All-American 27 – Doiby Dickles debuts, the Cyclone Kids learn the Red Tornado’s identity, and Sargon brings a statue to life


Doiby Dickles, one of the best sidekicks from the Golden Age, is introduced in the Green Lantern story in All-American 27 (June 1941), by Bill Finger, Sheldon Moldoff and Irwin Hasen.


Irene Miller is the first one to meet Doiby, nicknamed that because he always wears a derby hat, and has a very strong Brooklyn accent.  Apex Broadcasting has created a new, staticless way of transmitting, which has brought rivals, eager to get the secret, but the company, or just sabotage them.  Irene is being followed, but Doiby fights off her pursuers.


Irene tells Alan Scott about this, and he pays Doiby a thank you visit as Green Lantern, before rushing off to prevent a bombing of a radio tower.


The hoods capture Irene, and Doiby dressed up as Green Lantern in an attempt to scare them off.  It only provokes laughter, but you still have to admire Doiby’s nerve.  Green Lantern shows up in time to save him and Irene, defeating the bad guys.


Doiby gets a note from Green Lantern as the story ends, inviting him to become his sidekick.  Although he somewhat fits the stereotype, being short, fat and bald, Doiby somehow sails above that.  Maybe it’s the accent, but there is just something a bit more likeable about this guy.

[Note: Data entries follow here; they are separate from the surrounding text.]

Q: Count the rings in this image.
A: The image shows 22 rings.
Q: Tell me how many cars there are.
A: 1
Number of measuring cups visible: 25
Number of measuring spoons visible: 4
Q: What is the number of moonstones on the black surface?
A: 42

Uncle Gus’ gambling addiction is at the root of Mayer’s Scribbly story in this issue.  The eponymous hero is stuck largely in the background, though, and Red Tornado is the star.


After roughing up some gamblers, Ma Hunkle reveals her identity to the Cycle Kids, Dinky and Sisty.

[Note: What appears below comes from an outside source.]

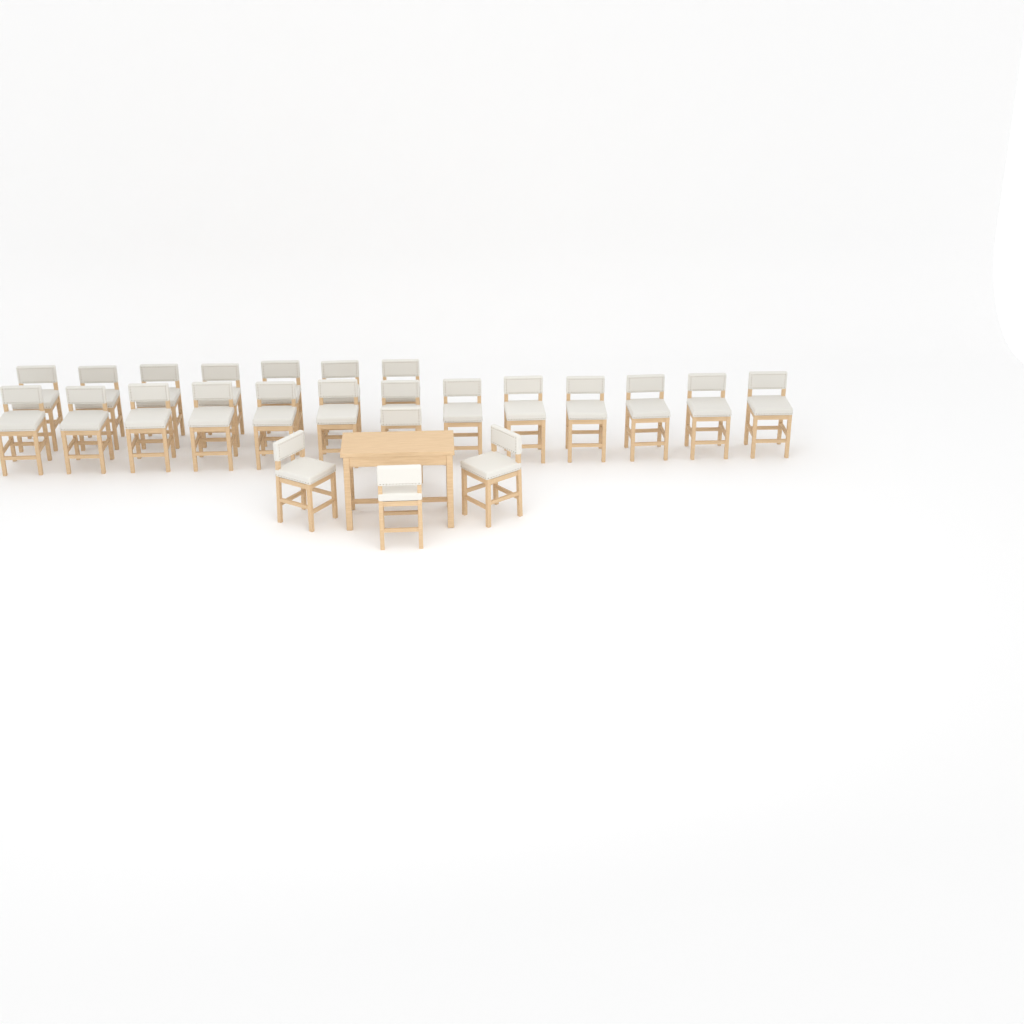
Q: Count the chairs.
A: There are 24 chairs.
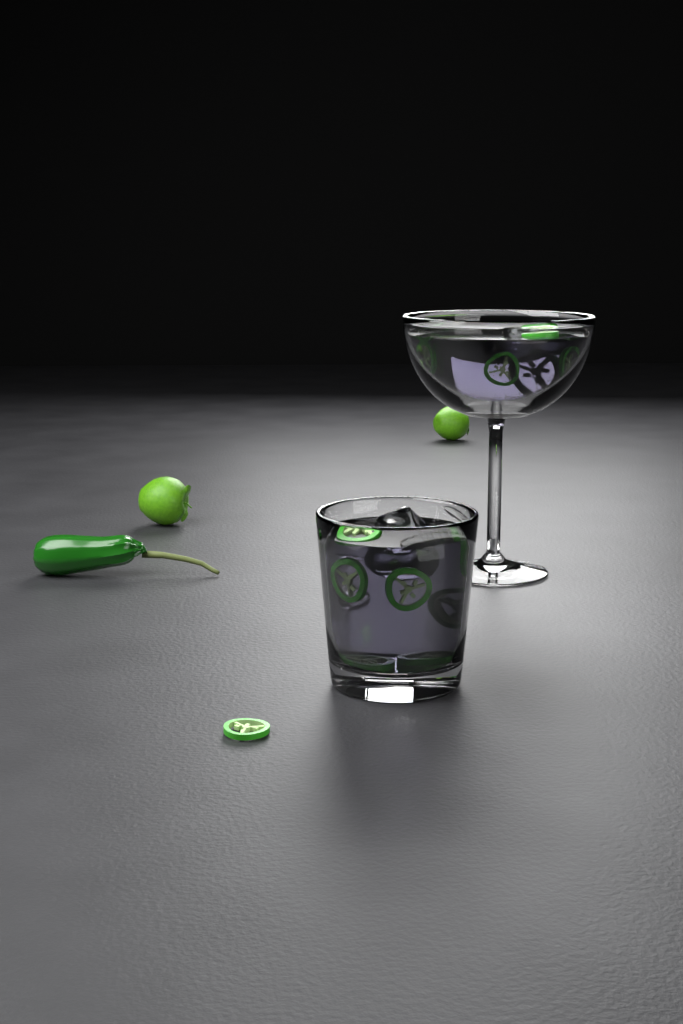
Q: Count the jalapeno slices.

They go through a lot of trouble attempting to retrieve money Gus had stolen from him after he wins betting on the horses.  They do not succeed, but it scarcely matters, as Gus has won a bundle shooting dice.  I think Gus is the one they need to beat up.


Wentworth and Purcell have Sargon the Sorceror deal with the theft of a statue in this story.  The statue is form the same ancient culture as his Ruby of Life.  In fact, it even has a ruby in its forehead, which both the owner and the thieves believe to be the real thing.


Sargon plays on this for a bit, bringing the statue to life, and making the thief believe that he did it.  It’s a simple story, made more enjoyable by the inadvertent damage caused by the weight of the marble statue as it walks.